**What the task requires:** For this exercise, write out the whole listing below exactly, omitting its images.

**Records:**
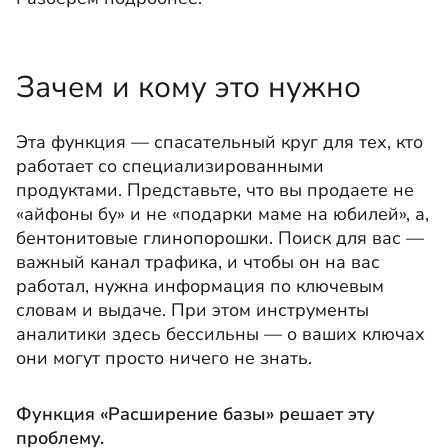
Зачем и кому это нужно
Эта функция — спасательный круг для тех, кто
работает со специализированными
продуктами. Представьте, что вы продаете не
«айфоны бу» и не «подарки маме на юбилей», а,
бентонитовые глинопорошки. Поиск для вас —
важный канал трафика, и чтобы он на вас
работал, нужна информация по ключевым
словам и выдаче. При этом инструменты
аналитики здесь бессильны — о ваших ключах
они могут просто ничего не знать.
Функция «Расширение базы» решает эту
проблему.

**Answer:**
Зачем и кому это нужно
Эта функция — спасательный круг для тех, кто
работает со специализированными
продуктами. Представьте, что вы продаете не
«айфоны бу» и не «подарки маме на юбилей», а,
бентонитовые глинопорошки. Поиск для вас —
важный канал трафика, и чтобы он на вас
работал, нужна информация по ключевым
словам и выдаче. При этом инструменты
аналитики здесь бессильны — о ваших ключах
они могут просто ничего не знать.
Функция «Расширение базы» решает эту
проблему.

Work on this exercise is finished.